An economic evaluation was carried out by using a decision tree and Markov models to examine the cost-utility of providing HLA-B*15:02 screening for all patients with either newly diagnosed epilepsy or neuropathic pain in the Thai setting. All transitional probabilities were derived from the national and international literature. The majority of the data on direct medical care costs were collected from 10 community, provincial, and regional hospitals throughout Thailand. Direct non-medical cost and health-related quality of life (HRQoL) data were obtained from interviews that were conducted with 33 patients, some of whom had experienced severe drug reactions.
The incremental cost-effectiveness ratio (ICER) of adopting a universal HLA-B*15:02 screening policy was estimated at 222,000 Thai baht, THB/quality-adjusted life year (QALY) gained for epilepsy patients and 130,000 THB/QALY gained for patients with neuropathic pain. Furthermore, we found that 343 patients need to be tested for HLA-B*15:02 allele to prevent one case of SJS/TEN.

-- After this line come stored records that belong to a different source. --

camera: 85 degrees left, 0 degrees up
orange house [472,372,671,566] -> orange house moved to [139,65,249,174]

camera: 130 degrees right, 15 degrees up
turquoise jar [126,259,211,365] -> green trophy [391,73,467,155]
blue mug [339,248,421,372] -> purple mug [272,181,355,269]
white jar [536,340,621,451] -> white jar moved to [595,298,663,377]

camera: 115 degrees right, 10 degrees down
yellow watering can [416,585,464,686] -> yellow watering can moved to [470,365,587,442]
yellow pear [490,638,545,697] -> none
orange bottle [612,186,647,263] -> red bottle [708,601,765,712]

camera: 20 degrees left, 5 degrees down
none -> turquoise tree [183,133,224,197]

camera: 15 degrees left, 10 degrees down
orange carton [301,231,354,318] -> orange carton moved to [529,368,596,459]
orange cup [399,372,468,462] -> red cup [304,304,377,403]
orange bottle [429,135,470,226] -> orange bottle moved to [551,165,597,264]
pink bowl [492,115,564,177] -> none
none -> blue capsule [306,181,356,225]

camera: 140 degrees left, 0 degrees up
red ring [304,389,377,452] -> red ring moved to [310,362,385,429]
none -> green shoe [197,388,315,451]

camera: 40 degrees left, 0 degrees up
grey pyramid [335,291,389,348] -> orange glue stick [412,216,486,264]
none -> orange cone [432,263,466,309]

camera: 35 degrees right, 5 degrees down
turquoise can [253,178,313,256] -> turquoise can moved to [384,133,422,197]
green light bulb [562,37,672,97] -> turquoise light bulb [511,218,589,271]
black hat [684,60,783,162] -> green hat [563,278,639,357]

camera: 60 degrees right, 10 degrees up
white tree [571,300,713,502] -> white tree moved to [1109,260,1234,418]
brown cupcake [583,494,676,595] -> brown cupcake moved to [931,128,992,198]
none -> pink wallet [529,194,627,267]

Universal HLA-B*15:02 screening represents good value for the money in terms of preventing SJS/TEN in CBZ-treated patients with neuropathic pain at the Thai ceiling ratio of 120,000 THB/QALY gained. However, the prevalence of CBZ-induced SJS/TEN in the Thai population and the positive predictive value (PPV) are major factors that influence the cost-effectiveness of HLA-B*15:02 screening. Therefore, an active surveillance system to make a more accurate assessment of the prevalence CBZ-induced SJS/TEN in the Thai population would enhance the generalizability of the results.